Note: If you aren’t already familiar with what HPC is or how some businesses are using it today, you might find the articles in Basic Training helpful.
So you understand the basics of what HPC is, where it might fit in your business, and what goes into a cluster. Now, what next?
Benchmarking your application
We’ve tried to emphasize that the kind of solution you buy needs to be driven by the problem you are trying to solve. To do this, you’ll need to identify the application you need to solve your problem.
Once you’ve found the application that does what you need (this might be a really easy process if you’re already using a application for this kind of job and the vendor supports running the application on more than one processor at once), you’ll need to benchmark it in order to understand how it performs. Benchmarking is the process of testing out your application running the kind of problem that you are interested in solving — or one that closely approximates it — on the kind of hardware that you intend to buy. The performance of high performance computers, even small ones, is determined by the performance of all of the components working together. It’s virtually impossible to predict from looking at datasheets, vendor brochures, and sales presentations how a cluster will work on an application without testing it first. Sure an InfiniBand network is theoretically faster than gigabit Ethernet, but if your application isn’t communication bound then the extra money that InfiniBand costs might be better spent on memory.
Your HPC vendor or partner will be able to guide you through this process; just be sure you are satisfied that you have some real idea of how your application is going to perform before you buy.
Of course, this assumes that the application you’ll need is one you already have, or is one you can buy off the shelf. If not, then you’ll be developing (or paying someone to develop) an application that suits your needs. This can be a complex process that needs a lot of special skills on a parallel machine — if you aren’t already experienced in doing this, be prepared for a significant challenge. In any case, your development team can help you get a handle on the hardware that you’ll need to run your application.

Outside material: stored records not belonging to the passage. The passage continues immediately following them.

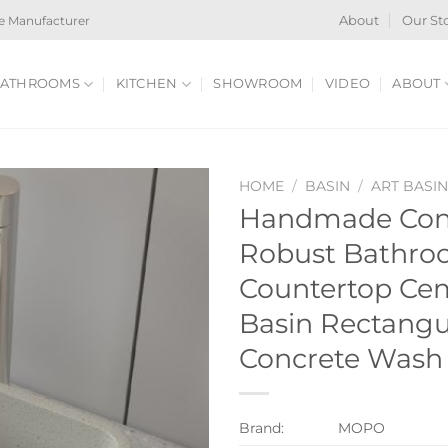
e Manufacturer
About
Our St
ATHROOMS
KITCHEN
SHOWROOM
VIDEO
ABOUT
HOME
/
BASIN
/
ART BASI
Handmade Conc
Robust Bathro
Countertop Cem
Basin Rectang
Concrete Wash
Brand:
MOPO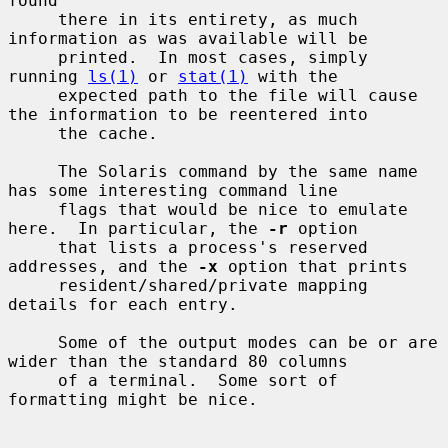
found

     there in its entirety, as much 
information as was available will be

     printed.  In most cases, simply 
running 
ls(1)
 or 
stat(1)
 with the

     expected path to the file will cause 
the information to be reentered into

     the cache.

     The Solaris command by the same name 
has some interesting command line

     flags that would be nice to emulate 
here.  In particular, the 
-r
 option

     that lists a process's reserved 
addresses, and the 
-x
 option that prints

     resident/shared/private mapping 
details for each entry.

     Some of the output modes can be or are 
wider than the standard 80 columns

     of a terminal.  Some sort of 
formatting might be nice.
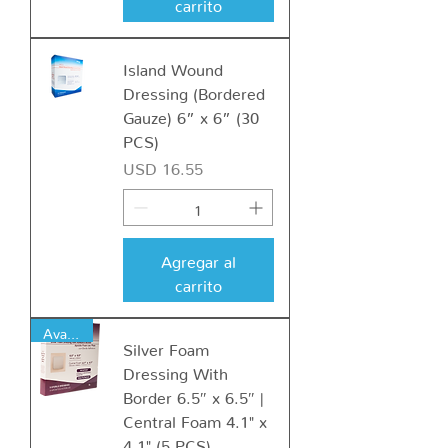
carrito
Island Wound
Dressing (Bordered
Gauze) 6” x 6” (30
PCS)
Precio
USD 16.55
Agregar al
carrito
Available
Silver Foam
Dressing With
Border 6.5″ x 6.5″ |
Central Foam 4.1" x
4.1" (5 PCS)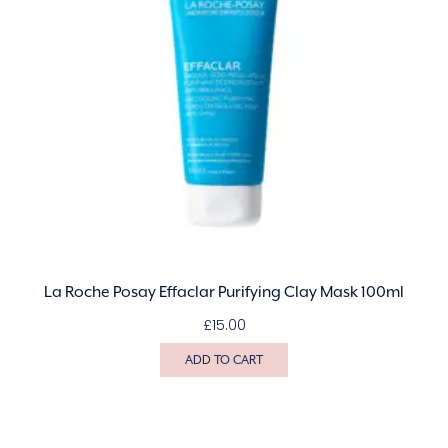
La Roche Posay Effaclar Purifying Clay Mask 100ml
£
15.00
ADD TO CART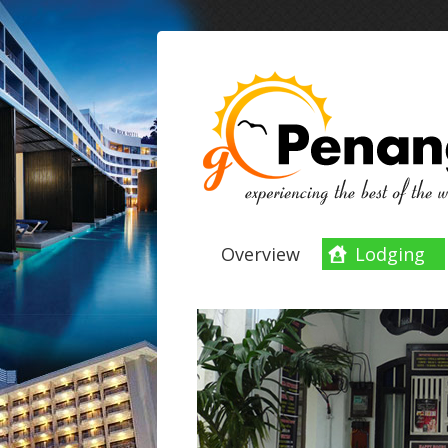
Overview
Lodging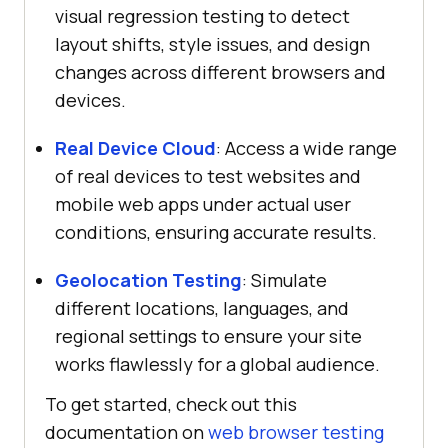
visual regression testing to detect
layout shifts, style issues, and design
changes across different browsers and
devices.
Real Device Cloud
: Access a wide range
of real devices to test websites and
mobile web apps under actual user
conditions, ensuring accurate results.
Geolocation Testing
: Simulate
different locations, languages, and
regional settings to ensure your site
works flawlessly for a global audience.
To get started, check out this
documentation on
web browser testing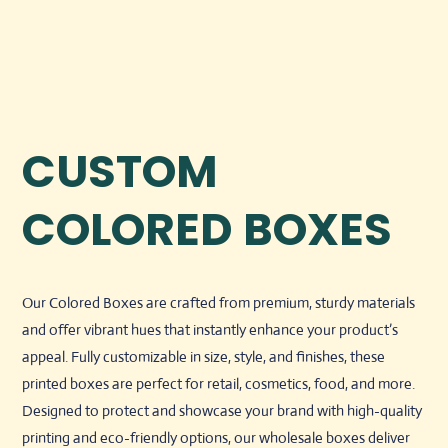
CUSTOM
COLORED BOXES
Our Colored Boxes are crafted from premium, sturdy materials
and offer vibrant hues that instantly enhance your product’s
appeal. Fully customizable in size, style, and finishes, these
printed boxes are perfect for retail, cosmetics, food, and more.
Designed to protect and showcase your brand with high-quality
printing and eco-friendly options, our wholesale boxes deliver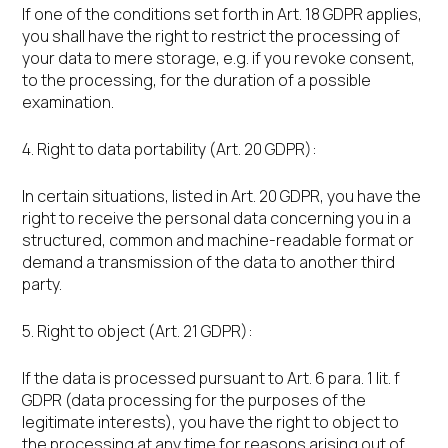
If one of the conditions set forth in Art. 18 GDPR applies,
you shall have the right to restrict the processing of
your data to mere storage, e.g. if you revoke consent,
to the processing, for the duration of a possible
examination.
4. Right to data portability (Art. 20 GDPR):
In certain situations, listed in Art. 20 GDPR, you have the
right to receive the personal data concerning you in a
structured, common and machine-readable format or
demand a transmission of the data to another third
party.
5. Right to object (Art. 21 GDPR):
If the data is processed pursuant to Art. 6 para. 1 lit. f
GDPR (data processing for the purposes of the
legitimate interests), you have the right to object to
the processing at any time for reasons arising out of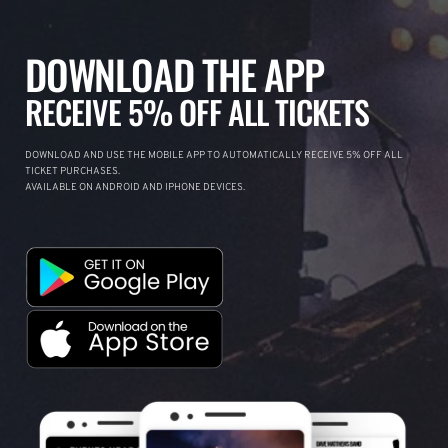
DOWNLOAD THE APP
RECEIVE 5% OFF ALL TICKETS
DOWNLOAD AND USE THE MOBILE APP TO AUTOMATICALLY RECEIVE 5% OFF ALL
TICKET PURCHASES.
AVAILABLE ON ANDROID AND IPHONE DEVICES.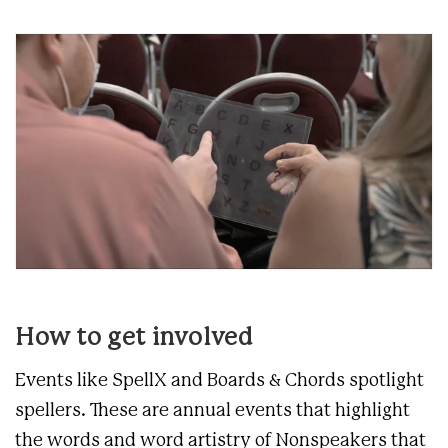
How to get involved
Events like SpellX and Boards & Chords spotlight
spellers. These are annual events that highlight
the words and word artistry of Nonspeakers that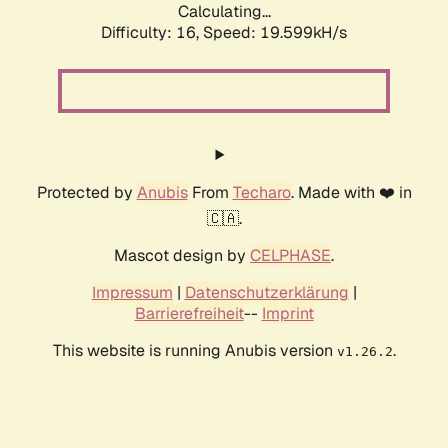
Calculating...
Difficulty: 16,
Speed: 19.599kH/s
Protected by
Anubis
From
Techaro
. Made with ❤️ in
🇨🇦.
Mascot design by
CELPHASE
.
Impressum
|
Datenschutzerklärung
|
Barrierefreiheit
--
Imprint
This website is running Anubis version
.
v1.26.2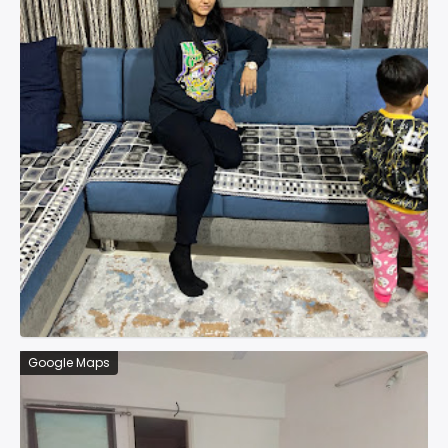
Google Maps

You can find more about how the various elements of a cluster (disk, processor, network, etc.) influence the performance of a cluster in HPC 101.
There is more to making it work
You are considering buying a high performance computer, so the performance of your application is clearly a key consideration, which is why we started with an emphasis on application benchmarking. But there are other factors you’ll want to include in your thinking.
For example, you may have a choice of operating systems that support your application: both Windows HPC Server and Linux are viable cluster operating systems, and there are others as well. The one you pick may impact the performance of your application, but it may also be driven by the IT environment in which you are going to put your cluster. Are you a Windows-only shop with no desire to (re)train an administrator for Linux? Then a cluster that supports Windows will be a factor in your decision making. Are familiarity with the cluster networking technology and cost more important than absolute performance on your application? Then running a standard (TCP/IP-based) cluster interconnect with gigabit Ethernet is something you’ll want to strongly consider.
The point is that you are buying a cluster as a tool to support your business. In some way, it has to make money for you, or you shouldn’t be buying it. Considering how your cluster will fit in with your current computer infrastructure and staff expertise (and the costs of doing something different, including training) must be a part of your process.